Task prompt: The answer should consist of the full listing below, repeated exactly and free of pictures.

▼▼▼

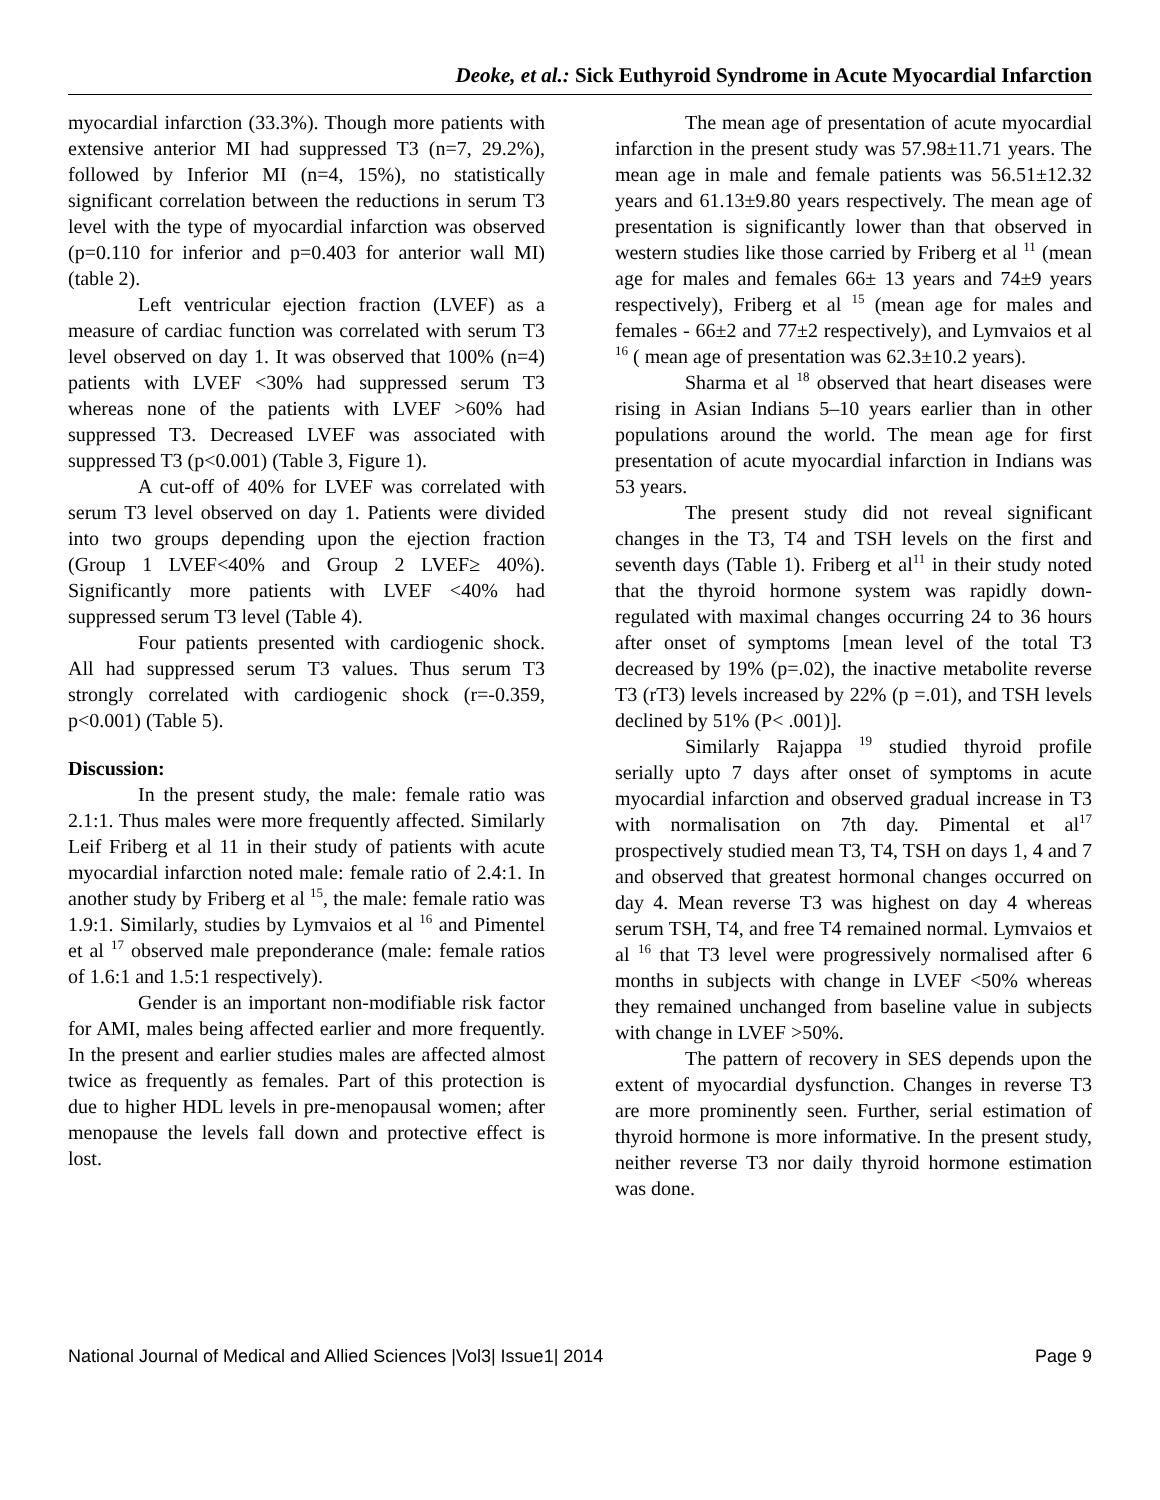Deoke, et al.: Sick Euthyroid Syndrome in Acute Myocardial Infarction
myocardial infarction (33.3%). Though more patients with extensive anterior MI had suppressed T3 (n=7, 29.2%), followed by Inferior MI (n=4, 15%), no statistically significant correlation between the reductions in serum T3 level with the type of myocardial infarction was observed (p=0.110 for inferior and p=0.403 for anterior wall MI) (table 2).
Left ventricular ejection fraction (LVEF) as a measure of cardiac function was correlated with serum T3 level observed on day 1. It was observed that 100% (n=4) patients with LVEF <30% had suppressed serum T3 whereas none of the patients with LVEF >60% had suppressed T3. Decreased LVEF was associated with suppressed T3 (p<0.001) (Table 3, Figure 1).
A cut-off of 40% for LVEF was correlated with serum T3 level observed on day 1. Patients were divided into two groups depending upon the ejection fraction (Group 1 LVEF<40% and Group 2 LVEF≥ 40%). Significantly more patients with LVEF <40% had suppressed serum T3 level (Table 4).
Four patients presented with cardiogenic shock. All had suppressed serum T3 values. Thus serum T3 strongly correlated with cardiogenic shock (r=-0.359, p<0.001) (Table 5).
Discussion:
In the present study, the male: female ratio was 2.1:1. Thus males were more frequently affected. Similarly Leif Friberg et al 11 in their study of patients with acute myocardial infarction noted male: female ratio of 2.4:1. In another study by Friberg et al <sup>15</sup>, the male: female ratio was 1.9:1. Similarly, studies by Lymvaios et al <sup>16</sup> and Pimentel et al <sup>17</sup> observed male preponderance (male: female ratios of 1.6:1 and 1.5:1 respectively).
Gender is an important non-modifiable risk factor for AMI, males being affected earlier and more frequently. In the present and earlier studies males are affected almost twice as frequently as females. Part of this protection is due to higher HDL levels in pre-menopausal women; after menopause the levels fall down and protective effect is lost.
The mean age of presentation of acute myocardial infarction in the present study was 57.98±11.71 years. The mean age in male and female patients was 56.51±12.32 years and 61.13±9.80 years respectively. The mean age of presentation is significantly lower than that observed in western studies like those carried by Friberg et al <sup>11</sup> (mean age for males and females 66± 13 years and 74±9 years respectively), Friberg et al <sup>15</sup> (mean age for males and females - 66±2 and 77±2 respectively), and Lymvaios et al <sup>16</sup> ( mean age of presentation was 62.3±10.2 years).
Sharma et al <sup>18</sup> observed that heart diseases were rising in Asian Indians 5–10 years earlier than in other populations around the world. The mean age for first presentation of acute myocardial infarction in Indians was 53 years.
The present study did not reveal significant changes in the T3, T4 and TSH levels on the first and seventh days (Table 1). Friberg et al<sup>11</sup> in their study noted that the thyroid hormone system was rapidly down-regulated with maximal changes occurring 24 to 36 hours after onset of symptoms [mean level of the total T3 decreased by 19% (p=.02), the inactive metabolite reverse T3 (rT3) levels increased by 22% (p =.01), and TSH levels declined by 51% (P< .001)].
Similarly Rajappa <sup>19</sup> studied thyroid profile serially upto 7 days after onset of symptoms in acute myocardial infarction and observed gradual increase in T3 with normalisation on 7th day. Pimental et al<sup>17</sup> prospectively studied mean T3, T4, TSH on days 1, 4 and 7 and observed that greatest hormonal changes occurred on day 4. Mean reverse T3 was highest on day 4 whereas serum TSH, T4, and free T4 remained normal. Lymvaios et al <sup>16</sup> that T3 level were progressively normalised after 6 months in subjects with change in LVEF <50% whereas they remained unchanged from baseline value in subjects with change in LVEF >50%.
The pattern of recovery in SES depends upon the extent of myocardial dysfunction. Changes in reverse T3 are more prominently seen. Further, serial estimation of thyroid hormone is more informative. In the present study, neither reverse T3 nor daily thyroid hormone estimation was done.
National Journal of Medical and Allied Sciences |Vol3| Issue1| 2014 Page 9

▲▲▲

Written solution:
Deoke, et al.: Sick Euthyroid Syndrome in Acute Myocardial Infarction
myocardial infarction (33.3%). Though more patients with extensive anterior MI had suppressed T3 (n=7, 29.2%), followed by Inferior MI (n=4, 15%), no statistically significant correlation between the reductions in serum T3 level with the type of myocardial infarction was observed (p=0.110 for inferior and p=0.403 for anterior wall MI) (table 2).
Left ventricular ejection fraction (LVEF) as a measure of cardiac function was correlated with serum T3 level observed on day 1. It was observed that 100% (n=4) patients with LVEF <30% had suppressed serum T3 whereas none of the patients with LVEF >60% had suppressed T3. Decreased LVEF was associated with suppressed T3 (p<0.001) (Table 3, Figure 1).
A cut-off of 40% for LVEF was correlated with serum T3 level observed on day 1. Patients were divided into two groups depending upon the ejection fraction (Group 1 LVEF<40% and Group 2 LVEF≥ 40%). Significantly more patients with LVEF <40% had suppressed serum T3 level (Table 4).
Four patients presented with cardiogenic shock. All had suppressed serum T3 values. Thus serum T3 strongly correlated with cardiogenic shock (r=-0.359, p<0.001) (Table 5).
Discussion:
In the present study, the male: female ratio was 2.1:1. Thus males were more frequently affected. Similarly Leif Friberg et al 11 in their study of patients with acute myocardial infarction noted male: female ratio of 2.4:1. In another study by Friberg et al <sup>15</sup>, the male: female ratio was 1.9:1. Similarly, studies by Lymvaios et al <sup>16</sup> and Pimentel et al <sup>17</sup> observed male preponderance (male: female ratios of 1.6:1 and 1.5:1 respectively).
Gender is an important non-modifiable risk factor for AMI, males being affected earlier and more frequently. In the present and earlier studies males are affected almost twice as frequently as females. Part of this protection is due to higher HDL levels in pre-menopausal women; after menopause the levels fall down and protective effect is lost.
The mean age of presentation of acute myocardial infarction in the present study was 57.98±11.71 years. The mean age in male and female patients was 56.51±12.32 years and 61.13±9.80 years respectively. The mean age of presentation is significantly lower than that observed in western studies like those carried by Friberg et al <sup>11</sup> (mean age for males and females 66± 13 years and 74±9 years respectively), Friberg et al <sup>15</sup> (mean age for males and females - 66±2 and 77±2 respectively), and Lymvaios et al <sup>16</sup> ( mean age of presentation was 62.3±10.2 years).
Sharma et al <sup>18</sup> observed that heart diseases were rising in Asian Indians 5–10 years earlier than in other populations around the world. The mean age for first presentation of acute myocardial infarction in Indians was 53 years.
The present study did not reveal significant changes in the T3, T4 and TSH levels on the first and seventh days (Table 1). Friberg et al<sup>11</sup> in their study noted that the thyroid hormone system was rapidly down-regulated with maximal changes occurring 24 to 36 hours after onset of symptoms [mean level of the total T3 decreased by 19% (p=.02), the inactive metabolite reverse T3 (rT3) levels increased by 22% (p =.01), and TSH levels declined by 51% (P< .001)].
Similarly Rajappa <sup>19</sup> studied thyroid profile serially upto 7 days after onset of symptoms in acute myocardial infarction and observed gradual increase in T3 with normalisation on 7th day. Pimental et al<sup>17</sup> prospectively studied mean T3, T4, TSH on days 1, 4 and 7 and observed that greatest hormonal changes occurred on day 4. Mean reverse T3 was highest on day 4 whereas serum TSH, T4, and free T4 remained normal. Lymvaios et al <sup>16</sup> that T3 level were progressively normalised after 6 months in subjects with change in LVEF <50% whereas they remained unchanged from baseline value in subjects with change in LVEF >50%.
The pattern of recovery in SES depends upon the extent of myocardial dysfunction. Changes in reverse T3 are more prominently seen. Further, serial estimation of thyroid hormone is more informative. In the present study, neither reverse T3 nor daily thyroid hormone estimation was done.
National Journal of Medical and Allied Sciences |Vol3| Issue1| 2014 Page 9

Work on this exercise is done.